I route the updating user's subsequent reads to the primary database
for 5 seconds after a write, bypassing the cache and read replicas.
Other users may see the old name for up to 60 seconds (cache TTL).
This is acceptable — nobody notices if someone else's name change
is delayed by a minute.
**Inventory / stock counts: Strong consistency**
For the checkout flow, we use pessimistic locking with SELECT FOR UPDATE.
We cannot sell more items than we have. The tradeoff is reduced throughput
on hot products, which we mitigate by processing popular items on
dedicated database shards.
**Like counts: Eventual consistency**
Like counts on posts can be slightly stale. We use Redis INCR for real-time
counting and periodically persist to the database. If Redis goes down,
we lose some counts and reconcile from the database's at-least-once
event processing. Users seeing 1,042 likes instead of 1,045 is a
negligible inconsistency.
**Home feed: Eventual consistency (seconds)**
The feed is pre-computed by the fanout service. When someone you follow
posts, it appears in your feed within 1-5 seconds (time for event
processing + cache write). This is similar to how Twitter works —
you never notice a 2-second delay.Topic 6: Scaling Bottleneck
Interviewer says: "What breaks at 10x the current scale?"
Good Answer
At 10x our current scale (2M DAU -> 20M DAU):
**What does NOT break:**
- Application servers: stateless, just add more behind the load balancer
- CDN: handles scale natively
- Redis cache: we have headroom; can add more shards if needed
**What breaks:**
1. **Database writes:** Our single PostgreSQL primary handles ~10K writes/sec.
At 10x, we need ~50K writes/sec.
Fix: Shard the database by user_id. Orders, posts, and user data are
all accessed per-user, making user_id a natural shard key.
2. **Fanout service:** A popular user posting now fans out to 10x more
followers. The fanout queue depth will grow.
Fix: Add more fanout workers (horizontal scaling). Switch more users
to the "pull" model by lowering the celebrity threshold from 10K to 5K.

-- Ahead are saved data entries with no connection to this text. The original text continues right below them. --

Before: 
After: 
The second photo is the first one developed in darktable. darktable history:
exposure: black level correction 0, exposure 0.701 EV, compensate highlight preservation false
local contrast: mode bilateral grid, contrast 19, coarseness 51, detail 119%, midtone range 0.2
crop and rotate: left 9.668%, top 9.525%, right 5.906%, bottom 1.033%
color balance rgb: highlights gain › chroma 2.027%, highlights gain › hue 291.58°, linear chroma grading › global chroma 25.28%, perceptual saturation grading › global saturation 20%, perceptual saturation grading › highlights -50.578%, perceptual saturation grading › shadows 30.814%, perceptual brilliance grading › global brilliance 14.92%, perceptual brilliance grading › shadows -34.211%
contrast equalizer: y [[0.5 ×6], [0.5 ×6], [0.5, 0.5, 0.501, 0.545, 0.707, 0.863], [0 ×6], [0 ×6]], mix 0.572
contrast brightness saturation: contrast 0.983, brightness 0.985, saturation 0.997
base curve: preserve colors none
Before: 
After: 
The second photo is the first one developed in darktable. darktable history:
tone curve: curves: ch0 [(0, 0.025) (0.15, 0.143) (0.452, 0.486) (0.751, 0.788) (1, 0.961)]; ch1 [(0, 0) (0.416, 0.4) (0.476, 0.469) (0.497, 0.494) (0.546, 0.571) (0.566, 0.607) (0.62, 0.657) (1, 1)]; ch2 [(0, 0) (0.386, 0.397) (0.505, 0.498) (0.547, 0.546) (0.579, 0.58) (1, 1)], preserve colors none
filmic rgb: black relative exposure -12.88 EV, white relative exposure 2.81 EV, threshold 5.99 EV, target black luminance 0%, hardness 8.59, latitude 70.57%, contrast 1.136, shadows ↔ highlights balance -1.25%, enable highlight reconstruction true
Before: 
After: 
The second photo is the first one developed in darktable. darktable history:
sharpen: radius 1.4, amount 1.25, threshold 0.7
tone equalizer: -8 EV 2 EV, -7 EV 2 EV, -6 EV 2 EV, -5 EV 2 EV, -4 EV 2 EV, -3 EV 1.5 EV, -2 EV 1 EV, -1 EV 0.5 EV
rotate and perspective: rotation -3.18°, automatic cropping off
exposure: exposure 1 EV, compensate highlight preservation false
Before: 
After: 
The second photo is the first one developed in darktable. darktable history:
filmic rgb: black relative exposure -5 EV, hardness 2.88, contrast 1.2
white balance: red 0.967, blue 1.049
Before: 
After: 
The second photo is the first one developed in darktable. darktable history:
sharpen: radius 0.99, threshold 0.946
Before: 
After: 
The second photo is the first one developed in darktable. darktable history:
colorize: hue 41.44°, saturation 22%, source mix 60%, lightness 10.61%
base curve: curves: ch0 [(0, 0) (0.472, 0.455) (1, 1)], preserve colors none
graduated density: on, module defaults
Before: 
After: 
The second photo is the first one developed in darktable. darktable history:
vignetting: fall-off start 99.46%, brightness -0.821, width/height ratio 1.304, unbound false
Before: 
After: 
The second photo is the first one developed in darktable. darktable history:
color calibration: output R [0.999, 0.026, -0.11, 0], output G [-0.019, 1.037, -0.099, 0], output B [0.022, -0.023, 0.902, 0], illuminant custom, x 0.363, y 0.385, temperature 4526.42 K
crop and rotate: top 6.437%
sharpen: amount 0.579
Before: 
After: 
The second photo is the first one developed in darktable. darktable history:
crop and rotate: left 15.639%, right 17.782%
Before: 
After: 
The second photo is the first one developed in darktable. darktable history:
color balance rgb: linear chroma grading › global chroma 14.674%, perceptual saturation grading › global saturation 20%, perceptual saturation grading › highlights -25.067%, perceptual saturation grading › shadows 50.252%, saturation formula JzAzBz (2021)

3. **Search indexing:** 10x more posts means 10x more indexing throughput.
Fix: Add Elasticsearch nodes and increase the number of shards.
Search indexing is already async, so it just needs more workers.
4. **Media storage costs:** 10x more uploads = 10x more S3 storage.
Fix: More aggressive lifecycle policies (move to Glacier sooner),
better compression, and deduplication.
The first thing I would actually fix is adding a caching layer in front
of the database for read queries. At our current scale we can get away
without it, but at 10x, the database would be overwhelmed by reads.
A Redis cache with 95% hit rate reduces database read load by 20x.Deep Dive Preparation Checklist
For each component in your design, be prepared to answer:
| Question | What to Cover |
|---|---|
| "How is data stored?" | Schema, indexes, partition key, storage engine |
| "What is the API?" | Endpoints, request/response, pagination, idempotency |
| "How does the cache work?" | Strategy, TTL, invalidation, failure handling |
| "Why this queue?" | Kafka vs RabbitMQ vs SQS, ordering, replay, consumer groups |
| "What is the consistency model?" | Per-component consistency guarantee |
| "What breaks at 10x?" | Database, queue, cache, network, storage |
| "How do you monitor it?" | Key metrics, alerting thresholds, dashboards |
| "What if X fails?" | Failover, degradation, recovery procedure |
Cross-References
- System Design Interview Framework — Phase 4 is the deep dive
- Discussing Tradeoffs — articulating deep dive choices
- Database Selection Guide — choosing the right database
- Caching Strategies — cache patterns in depth
- Consistency Patterns — consistency models explained
- Kafka Internals — when they ask you to go deeper on Kafka
The deep dive is where you prove you have built real systems. Theory gets you through the high-level design. Experience gets you through the deep dive. If you have not built distributed systems, simulate the experience by studying how real companies solved these problems — read engineering blogs from Uber, Netflix, Airbnb, and Stripe.